-------- RECORDS PROVIDED --------

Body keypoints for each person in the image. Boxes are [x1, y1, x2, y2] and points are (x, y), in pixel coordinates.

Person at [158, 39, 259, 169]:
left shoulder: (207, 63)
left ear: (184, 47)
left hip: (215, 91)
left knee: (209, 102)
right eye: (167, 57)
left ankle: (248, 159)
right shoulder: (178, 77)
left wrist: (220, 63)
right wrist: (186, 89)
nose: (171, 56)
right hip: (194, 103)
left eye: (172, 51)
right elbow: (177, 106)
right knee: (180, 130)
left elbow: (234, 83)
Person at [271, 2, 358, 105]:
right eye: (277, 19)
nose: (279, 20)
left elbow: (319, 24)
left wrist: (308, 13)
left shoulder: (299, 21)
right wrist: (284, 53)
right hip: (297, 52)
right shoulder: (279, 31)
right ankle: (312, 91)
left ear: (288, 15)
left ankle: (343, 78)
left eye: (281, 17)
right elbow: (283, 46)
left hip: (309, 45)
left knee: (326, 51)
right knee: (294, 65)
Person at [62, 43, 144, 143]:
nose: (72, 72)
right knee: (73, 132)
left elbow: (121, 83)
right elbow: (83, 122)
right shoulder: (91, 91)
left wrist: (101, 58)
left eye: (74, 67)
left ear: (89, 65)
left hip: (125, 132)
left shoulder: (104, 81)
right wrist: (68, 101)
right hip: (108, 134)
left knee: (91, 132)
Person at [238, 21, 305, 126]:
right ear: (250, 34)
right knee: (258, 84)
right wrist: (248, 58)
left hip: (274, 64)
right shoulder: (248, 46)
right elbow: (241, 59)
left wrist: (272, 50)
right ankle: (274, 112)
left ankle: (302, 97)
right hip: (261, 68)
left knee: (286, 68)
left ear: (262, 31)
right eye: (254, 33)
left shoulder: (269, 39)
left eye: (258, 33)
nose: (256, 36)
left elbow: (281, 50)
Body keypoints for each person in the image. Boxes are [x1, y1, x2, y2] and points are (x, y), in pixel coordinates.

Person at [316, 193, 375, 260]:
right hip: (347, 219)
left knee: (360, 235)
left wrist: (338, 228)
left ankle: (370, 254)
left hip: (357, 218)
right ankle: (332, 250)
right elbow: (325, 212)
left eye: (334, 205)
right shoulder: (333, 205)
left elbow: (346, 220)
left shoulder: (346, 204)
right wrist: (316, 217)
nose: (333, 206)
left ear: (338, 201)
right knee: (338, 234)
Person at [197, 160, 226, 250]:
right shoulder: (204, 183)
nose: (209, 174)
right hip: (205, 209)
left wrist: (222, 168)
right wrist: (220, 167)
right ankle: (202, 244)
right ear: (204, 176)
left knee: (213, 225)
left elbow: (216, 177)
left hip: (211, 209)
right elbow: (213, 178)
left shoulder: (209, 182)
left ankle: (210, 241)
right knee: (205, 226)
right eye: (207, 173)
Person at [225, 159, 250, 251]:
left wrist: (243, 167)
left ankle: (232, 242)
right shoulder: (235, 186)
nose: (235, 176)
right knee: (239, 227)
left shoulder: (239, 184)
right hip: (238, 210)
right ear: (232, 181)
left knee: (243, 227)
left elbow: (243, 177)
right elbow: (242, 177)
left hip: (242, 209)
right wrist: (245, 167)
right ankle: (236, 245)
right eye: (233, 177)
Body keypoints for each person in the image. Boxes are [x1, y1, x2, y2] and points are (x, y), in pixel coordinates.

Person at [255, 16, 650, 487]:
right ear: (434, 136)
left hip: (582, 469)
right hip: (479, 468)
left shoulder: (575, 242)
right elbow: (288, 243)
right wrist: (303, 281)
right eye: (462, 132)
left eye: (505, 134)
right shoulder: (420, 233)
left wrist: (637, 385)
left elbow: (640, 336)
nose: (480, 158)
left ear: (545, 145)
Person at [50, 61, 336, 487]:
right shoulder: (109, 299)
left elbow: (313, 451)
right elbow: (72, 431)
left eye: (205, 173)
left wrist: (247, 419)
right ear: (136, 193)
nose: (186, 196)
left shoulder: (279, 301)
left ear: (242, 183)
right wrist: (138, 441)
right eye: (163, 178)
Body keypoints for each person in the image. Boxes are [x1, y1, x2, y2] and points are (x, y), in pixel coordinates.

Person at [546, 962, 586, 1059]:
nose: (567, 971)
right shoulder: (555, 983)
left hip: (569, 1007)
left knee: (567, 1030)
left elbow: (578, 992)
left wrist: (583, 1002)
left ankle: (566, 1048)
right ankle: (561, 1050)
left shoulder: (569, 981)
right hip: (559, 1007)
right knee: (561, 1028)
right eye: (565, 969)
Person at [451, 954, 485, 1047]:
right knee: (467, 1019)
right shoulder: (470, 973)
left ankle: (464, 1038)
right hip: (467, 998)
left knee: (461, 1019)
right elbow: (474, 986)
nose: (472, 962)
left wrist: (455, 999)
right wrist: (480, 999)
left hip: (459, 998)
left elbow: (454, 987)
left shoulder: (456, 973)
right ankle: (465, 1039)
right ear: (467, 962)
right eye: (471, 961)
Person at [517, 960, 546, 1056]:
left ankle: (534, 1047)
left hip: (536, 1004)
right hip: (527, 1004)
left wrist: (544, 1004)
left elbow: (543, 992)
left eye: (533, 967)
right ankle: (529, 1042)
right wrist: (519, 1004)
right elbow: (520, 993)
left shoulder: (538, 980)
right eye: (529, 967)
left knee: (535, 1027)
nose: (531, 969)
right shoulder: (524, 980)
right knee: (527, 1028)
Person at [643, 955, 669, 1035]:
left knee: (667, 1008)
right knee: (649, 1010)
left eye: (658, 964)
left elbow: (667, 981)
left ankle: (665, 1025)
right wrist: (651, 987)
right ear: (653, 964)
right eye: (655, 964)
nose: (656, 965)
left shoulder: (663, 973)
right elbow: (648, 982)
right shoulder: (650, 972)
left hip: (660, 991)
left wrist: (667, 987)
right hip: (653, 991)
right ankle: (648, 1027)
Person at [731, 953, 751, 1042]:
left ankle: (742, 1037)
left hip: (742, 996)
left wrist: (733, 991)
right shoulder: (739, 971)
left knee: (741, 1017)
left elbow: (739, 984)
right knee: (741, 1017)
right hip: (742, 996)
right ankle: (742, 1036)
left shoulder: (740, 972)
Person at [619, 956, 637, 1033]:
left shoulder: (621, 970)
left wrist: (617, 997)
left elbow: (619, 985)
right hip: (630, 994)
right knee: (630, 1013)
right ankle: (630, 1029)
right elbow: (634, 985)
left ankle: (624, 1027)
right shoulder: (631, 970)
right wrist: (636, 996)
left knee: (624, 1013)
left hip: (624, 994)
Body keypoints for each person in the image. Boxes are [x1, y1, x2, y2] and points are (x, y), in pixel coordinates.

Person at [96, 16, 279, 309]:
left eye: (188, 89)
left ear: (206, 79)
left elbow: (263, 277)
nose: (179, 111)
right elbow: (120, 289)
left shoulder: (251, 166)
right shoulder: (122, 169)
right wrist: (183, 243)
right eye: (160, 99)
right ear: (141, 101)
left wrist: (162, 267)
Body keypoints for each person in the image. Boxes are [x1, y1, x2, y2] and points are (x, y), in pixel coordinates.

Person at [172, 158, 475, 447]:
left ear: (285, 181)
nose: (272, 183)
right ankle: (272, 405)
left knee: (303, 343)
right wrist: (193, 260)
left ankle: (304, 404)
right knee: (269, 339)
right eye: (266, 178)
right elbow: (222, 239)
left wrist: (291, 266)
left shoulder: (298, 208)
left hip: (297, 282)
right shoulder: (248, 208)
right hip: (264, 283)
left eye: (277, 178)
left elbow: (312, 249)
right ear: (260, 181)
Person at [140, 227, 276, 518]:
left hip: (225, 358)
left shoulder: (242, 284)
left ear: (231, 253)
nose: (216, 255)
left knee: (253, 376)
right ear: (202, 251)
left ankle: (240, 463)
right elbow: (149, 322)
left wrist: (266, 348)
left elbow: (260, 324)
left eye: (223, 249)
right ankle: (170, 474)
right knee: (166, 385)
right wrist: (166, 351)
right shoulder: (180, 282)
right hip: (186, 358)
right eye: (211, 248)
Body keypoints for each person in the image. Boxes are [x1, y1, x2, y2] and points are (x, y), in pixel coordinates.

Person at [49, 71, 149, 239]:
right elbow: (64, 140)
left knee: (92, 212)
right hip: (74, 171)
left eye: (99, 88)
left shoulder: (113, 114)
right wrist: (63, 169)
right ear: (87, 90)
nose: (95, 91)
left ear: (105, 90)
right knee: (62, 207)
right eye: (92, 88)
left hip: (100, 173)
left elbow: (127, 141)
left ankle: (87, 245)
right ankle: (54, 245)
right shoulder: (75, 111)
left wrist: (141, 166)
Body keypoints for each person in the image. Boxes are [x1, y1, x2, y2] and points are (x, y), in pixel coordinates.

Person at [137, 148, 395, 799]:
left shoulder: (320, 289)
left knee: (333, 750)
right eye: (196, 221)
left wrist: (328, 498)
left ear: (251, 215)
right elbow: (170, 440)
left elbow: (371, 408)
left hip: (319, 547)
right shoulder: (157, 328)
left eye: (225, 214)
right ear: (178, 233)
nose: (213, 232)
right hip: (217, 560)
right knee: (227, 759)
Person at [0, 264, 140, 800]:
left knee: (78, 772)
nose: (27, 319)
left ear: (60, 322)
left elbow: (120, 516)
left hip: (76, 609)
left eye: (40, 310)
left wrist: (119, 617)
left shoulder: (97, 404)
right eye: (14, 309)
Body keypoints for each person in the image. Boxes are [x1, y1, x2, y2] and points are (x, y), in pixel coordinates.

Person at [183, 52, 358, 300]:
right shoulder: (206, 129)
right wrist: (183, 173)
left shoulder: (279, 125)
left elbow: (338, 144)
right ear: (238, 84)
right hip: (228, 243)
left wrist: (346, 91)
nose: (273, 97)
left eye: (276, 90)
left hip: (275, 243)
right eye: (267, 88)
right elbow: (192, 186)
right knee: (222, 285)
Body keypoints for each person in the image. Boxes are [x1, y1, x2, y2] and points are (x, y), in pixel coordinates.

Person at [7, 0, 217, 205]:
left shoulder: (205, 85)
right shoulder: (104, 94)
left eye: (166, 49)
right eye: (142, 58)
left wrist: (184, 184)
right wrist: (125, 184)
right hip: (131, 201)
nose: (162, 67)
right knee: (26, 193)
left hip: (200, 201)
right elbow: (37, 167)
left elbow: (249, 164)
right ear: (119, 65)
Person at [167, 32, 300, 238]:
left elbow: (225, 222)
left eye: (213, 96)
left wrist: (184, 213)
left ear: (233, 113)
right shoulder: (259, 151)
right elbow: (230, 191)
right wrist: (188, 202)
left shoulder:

--------

Can you repeat, word for word, every line above from the one containing "right knee: (258, 84)" down to the one containing "right ear: (204, 176)", including both?

- THE ANSWER
right knee: (258, 84)
right wrist: (248, 58)
left hip: (274, 64)
right shoulder: (248, 46)
right elbow: (241, 59)
left wrist: (272, 50)
right ankle: (274, 112)
left ankle: (302, 97)
right hip: (261, 68)
left knee: (286, 68)
left ear: (262, 31)
right eye: (254, 33)
left shoulder: (269, 39)
left eye: (258, 33)
nose: (256, 36)
left elbow: (281, 50)
Body keypoints for each person in the image. Boxes are [x1, y1, x2, y2] and points are (x, y), in pixel coordinates.

Person at [316, 193, 375, 260]:
right hip: (347, 219)
left knee: (360, 235)
left wrist: (338, 228)
left ankle: (370, 254)
left hip: (357, 218)
right ankle: (332, 250)
right elbow: (325, 212)
left eye: (334, 205)
right shoulder: (333, 205)
left elbow: (346, 220)
left shoulder: (346, 204)
right wrist: (316, 217)
nose: (333, 206)
left ear: (338, 201)
right knee: (338, 234)
Person at [197, 160, 226, 250]:
right shoulder: (204, 183)
nose: (209, 174)
right hip: (205, 209)
left wrist: (222, 168)
right wrist: (220, 167)
right ankle: (202, 244)
right ear: (204, 176)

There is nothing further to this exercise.